**Bloque de texto:**
◇ ◇ ◇ ◇

El Lunes de Pascua, el de la Resurrección, el de la vida que vence a la muerte, nos deja el fallecimiento (y la vida eterna) del papa Francisco. Estuvo la Semana Santa entregado, haciendo seguramente un sobreesfuerzo e intuyendo, quizá, que su final estaba próximo. De película, un broche de oro a su pontificado, que será recordado con cariño; una muerte no como una casualidad en cuanto al momento acaecido, las casualidades no existen, sino como una prueba más de su compromiso con su comunidad. Marca una época y deja un legado: próximo a los pobres, a los excluidos, defensor de la ecología e impronta de un jesuita que vino desde muy lejos. Y, ante todo, su humildad, su gran humildad.
El papa Francisco tenía un carisma especial. Era un gran comunicador. Llegó a numerosos sectores, próximos o no a la Iglesia católica. Y por eso ahora su fallecimiento es lamentado sobremanera. Su proceder era el de un párroco, aunque justo en un tiempo globalizador que fue conociendo la instantaneidad amén de la revolución digital en los últimos años. Su mensaje, tan sencillo como hondo, profundamente humano, calaba y se expandía con una fuerza encomiable.

◇ ◇ ◇ ◇

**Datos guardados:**
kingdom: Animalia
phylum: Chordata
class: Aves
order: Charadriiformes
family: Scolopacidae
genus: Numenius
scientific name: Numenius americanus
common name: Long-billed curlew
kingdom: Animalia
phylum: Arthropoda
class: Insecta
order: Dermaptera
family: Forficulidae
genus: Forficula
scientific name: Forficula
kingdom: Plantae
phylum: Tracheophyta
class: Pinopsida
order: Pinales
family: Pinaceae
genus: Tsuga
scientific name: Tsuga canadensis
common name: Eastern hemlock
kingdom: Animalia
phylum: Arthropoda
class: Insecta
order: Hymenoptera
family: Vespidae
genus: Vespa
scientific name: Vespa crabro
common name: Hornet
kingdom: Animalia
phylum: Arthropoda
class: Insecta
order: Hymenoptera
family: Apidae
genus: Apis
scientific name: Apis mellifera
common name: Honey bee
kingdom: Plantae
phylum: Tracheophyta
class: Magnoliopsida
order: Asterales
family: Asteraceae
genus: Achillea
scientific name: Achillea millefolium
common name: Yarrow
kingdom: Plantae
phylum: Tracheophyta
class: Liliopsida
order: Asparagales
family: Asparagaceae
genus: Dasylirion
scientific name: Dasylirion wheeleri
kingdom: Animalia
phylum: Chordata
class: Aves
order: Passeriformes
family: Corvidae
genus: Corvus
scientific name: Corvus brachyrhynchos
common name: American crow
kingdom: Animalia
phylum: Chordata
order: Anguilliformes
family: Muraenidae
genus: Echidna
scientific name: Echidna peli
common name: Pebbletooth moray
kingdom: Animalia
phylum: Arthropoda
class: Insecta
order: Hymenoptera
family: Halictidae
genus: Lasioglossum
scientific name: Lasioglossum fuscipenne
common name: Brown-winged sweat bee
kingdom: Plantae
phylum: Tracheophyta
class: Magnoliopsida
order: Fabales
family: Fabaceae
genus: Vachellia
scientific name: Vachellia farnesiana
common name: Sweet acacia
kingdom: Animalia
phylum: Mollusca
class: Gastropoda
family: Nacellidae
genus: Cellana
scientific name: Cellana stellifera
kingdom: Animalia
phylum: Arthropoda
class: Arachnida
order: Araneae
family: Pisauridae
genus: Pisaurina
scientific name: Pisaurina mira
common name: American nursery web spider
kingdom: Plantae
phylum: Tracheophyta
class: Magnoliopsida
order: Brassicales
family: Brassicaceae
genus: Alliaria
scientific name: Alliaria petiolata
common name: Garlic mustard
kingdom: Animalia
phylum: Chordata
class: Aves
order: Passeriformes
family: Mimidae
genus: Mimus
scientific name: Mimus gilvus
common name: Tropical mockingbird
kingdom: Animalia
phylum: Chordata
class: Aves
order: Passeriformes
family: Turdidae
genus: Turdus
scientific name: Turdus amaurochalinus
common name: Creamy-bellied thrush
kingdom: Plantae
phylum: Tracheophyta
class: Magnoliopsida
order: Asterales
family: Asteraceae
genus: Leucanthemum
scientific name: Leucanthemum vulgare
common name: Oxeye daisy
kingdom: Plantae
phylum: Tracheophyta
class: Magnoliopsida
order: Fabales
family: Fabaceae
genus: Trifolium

◇ ◇ ◇ ◇

**Instrucciones:**
[1] En el texto sobre el papa Francisco, ¿qué día se dice que murió?
[2] Amplía el texto sobre el papa Francisco, empezando justo después de su última frase.
El material no tiene nada que ver con esto.

**Soluciones:**
[1] El Lunes de Pascua.

[2]
Tenía el firme propósito de venir a Canarias. La enfermedad lo impidió. Estuvimos a punto de tenerlo aquí, pues quería conocer el drama humanitario de la migración que asola a muchos puntos del mundo, entre ellos nuestro archipiélago, pegado a la realidad africana. Esperemos que el siguiente pontífice realice la gira canaria.
Cada papa aporta su sensibilidad y modos a la Iglesia católica. Este será recordado por su enorme capacidad comunicadora, un don muy valioso en el ciclo que vivimos. Y sabía comunicar porque llegaba a la gente, al corazón. Su carisma era razón de Dios. Y con eso debemos quedarnos a la vez que la vida prosigue con su entusiasmo intrínseco al que debemos agruparnos. El papa Francisco quiso una Iglesia como hospital de campaña. Y eso implica fraternidad y empatía a las realidades diversas y de los oprimidos. Un hospital de campaña supone trabajo y urgencia, estar apegados al terruño que nos arroje el acontecer. Y siendo sabedores que este jesuita argentino que cautivó al mundo, recalcó la bandera de la justicia social; credo evangélico donde los haya. Sin justicia social, no somos nada. La persona como un átomo se pierde devorada por el egoísmo, el gran capital y la sociedad de consumo. Sigamos su espíritu y ejemplo con alegría en la guía de vida erigida en Jesucristo.